Effective treatment for COVID-19?
The researchers took blood samples from the COVID-19 patients and kept them in a way that they could isolate the immune cells on demand, Dr. Louria-Hayon explained. These will serve as samples for the first stage of experiments.
The scientists divided their clinical experiments into two different investigations. The first experiment will isolate the immune cells from the blood of COVID-19 patients, which cause the cytokines storm, and will identify the strains and cannabinoids that affect inflammation properties of the patient’s cells, according to Dr. Louria-Hayon.
“This experiment will begin in a few months, and based on its analysis, we will progress to the second clinical experiment where we will treat COVID-19 patients with the candidate strains that presented anti-inflammatory potential on human-derived cells (the first experiment).”
This course of examination will secure the accuracy of treatment, Dr. Louria-Hayon tells NoCamels. “The aim is to be ready for the second clinical experiment when the next pandemic will break.”
Researchers of the cannabis research center investigated multiple cannabis strains and were able to narrow the field to about 15 species strains that appear to have the ability to prevent the intense inflammatory response experienced by some COVID-19 patients. “We detected signs that cannabinoids contribute to the sophisticated fabric network of intercellular communications,” Dr. Louria-Hayon explained. “Intercellular communication based on cannabis-like substances also exist in the immune system. If we understand how cannabinoid components are used in intercellular communication, we can help influence this communication in the event of a disease, to disrupt it or empower the communication to convey desired messages.”

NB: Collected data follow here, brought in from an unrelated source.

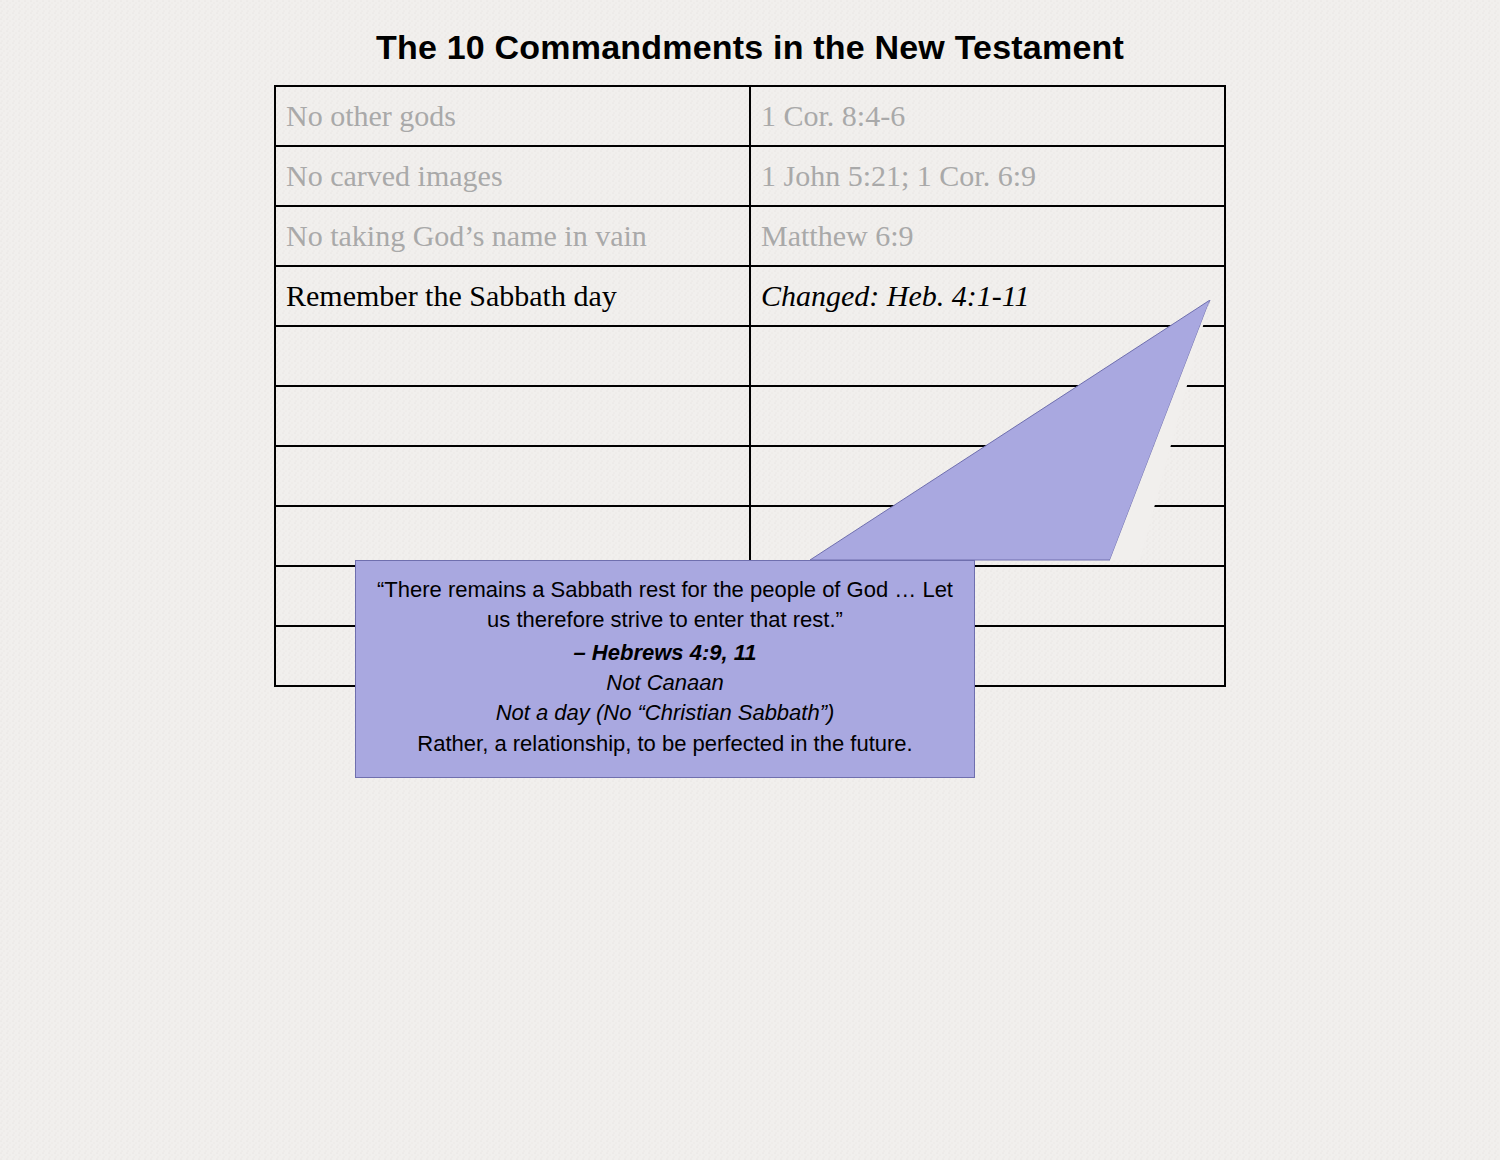The 10 Commandments in the New Testament
| No other gods | 1 Cor. 8:4-6 |
| No carved images | 1 John 5:21; 1 Cor. 6:9 |
| No taking God’s name in vain | Matthew 6:9 |
| Remember the Sabbath day | Changed: Heb. 4:1-11 |
“There remains a Sabbath rest for the people of God … Let us therefore strive to enter that rest.” – Hebrews 4:9, 11 Not Canaan Not a day (No “Christian Sabbath”) Rather, a relationship, to be perfected in the future.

Each cannabis strain has hundreds of active substances. The researchers want to examine the receptors to which these substances bond, the cellular messages that are communicated, and the extent to which cannabinoids reduce the inflammatory response.
“We believe that we will be able to accelerate the pace of investigation and move more rapidly to clinical applications, due to access to the National Biobank at Rambam,” said Dr. Louria-Hayon.